Anabel Pantoja, sobrina de la cantante Isabel Pantoja.Cordon Press
Por mucho que le guste este deporte y le guíe su afición al Sevilla,
resulta difícil pensar que Kiko Rivera (35 años) encuentre su sitio en
esta profesión en la que muchos otros difícilmente llegan a ser
mileuristas. Pero ocurra o no, Rivera está consiguiendo con su
participación en este nuevo reality, cambiar la percepción que
tenía el público de él y ganarse la simpatía que había perdido. Por no
hablar del buen sabor de boca que también está dejando su mujer, Irene
Rosales. Isa Pantoja es otro de los vértices de este trío.

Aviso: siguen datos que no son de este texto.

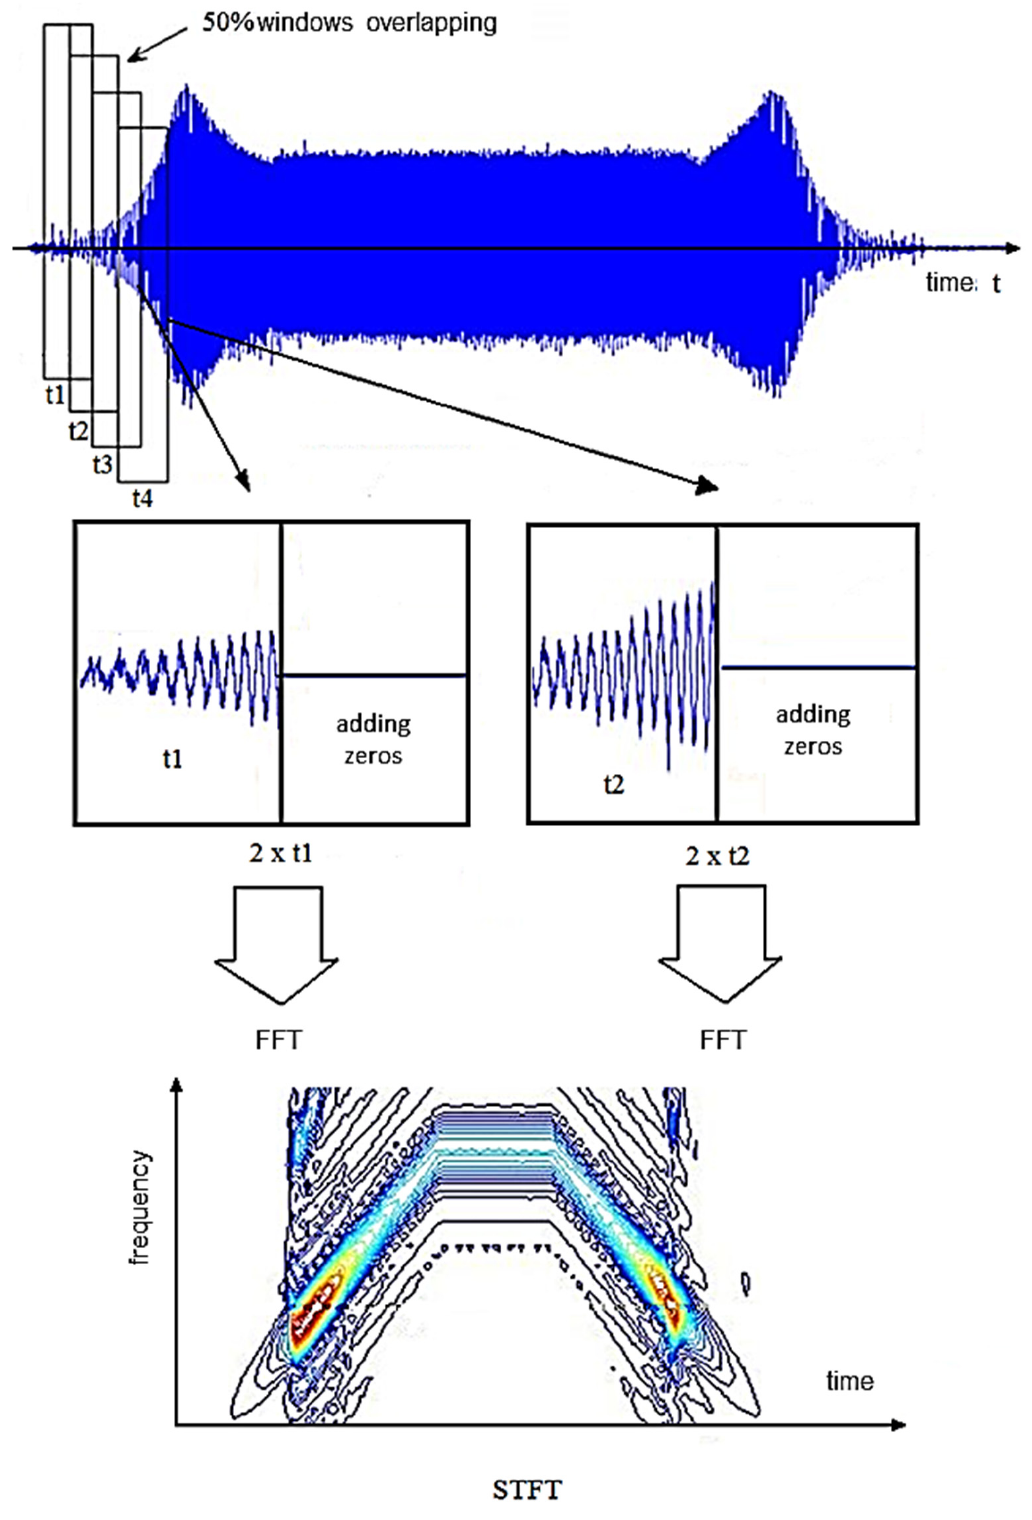
Figure 6. Scheme of signal preprocessing using the STFT with overlapping a window and adding zeros.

Adoptada por la cantante en Perú en 1996, todas las alegrías de la
infancia tornaron en problemas en la adolescencia: rebeldía, parejas de
ida y vuelta y la constatación de que la fama de su madre le reportaba
dinero más fácil de ganar que si aprovechara los estudios de los que
podría vivir según su progenitora. Ha contado los entresijos de las relaciones del clan Pantoja,
que su tío Agustín no la quiere igual que a Kiko, que su antigua
cuidadora es tan madre como la propia, que quiere ser famosa, que se
lleva a ratos con su hermano…, y todo ello lo ha afirmado un día y
desmentido al siguiente. El último programa que contó con su presencia
fue Gran Hermano VIP y ahora, mientras Kiko Rivera concursa,
está desaparecida, como su madre. Todas a una para no perjudicar la
imagen del hijo y hermano redimido. De defender a unos y otros, y cobrar por ello, se encarga Anabel
Pantoja, sobrina de la tonadillera. Es hija de Bernardo Pantoja, de 67
años, hermano de Isabel, quien se casó hace pocas semanas con Junco, una
exbailarina japonesa. Anabel se ha criado protegida por su abuela Ana y
por la cantante, estudió en Madrid y se hizo maquilladora. Ha sido
asistente de su famosa tía, pero según ha decaído la estrella de la
artista, ella ha ido encontrando su sitio en la televisión defendiendo a
su familia. Si hubiese que ponerle un título podría ser el de portavoz
del clan Pantoja. Para eso cuenta con el beneplácito del tío Agustín, el
que dicen que parte y reparte en Cantora, la finca que Isabel heredó de
su difunto marido y donde Isabel vive recluida desde que el estigma de
su encierro no le deja levantar cabeza. Cuánto durará la desgracia de
una y la redención y ascenso de los otros, es una pregunta tan
misteriosa como el final de Juego de Tronos.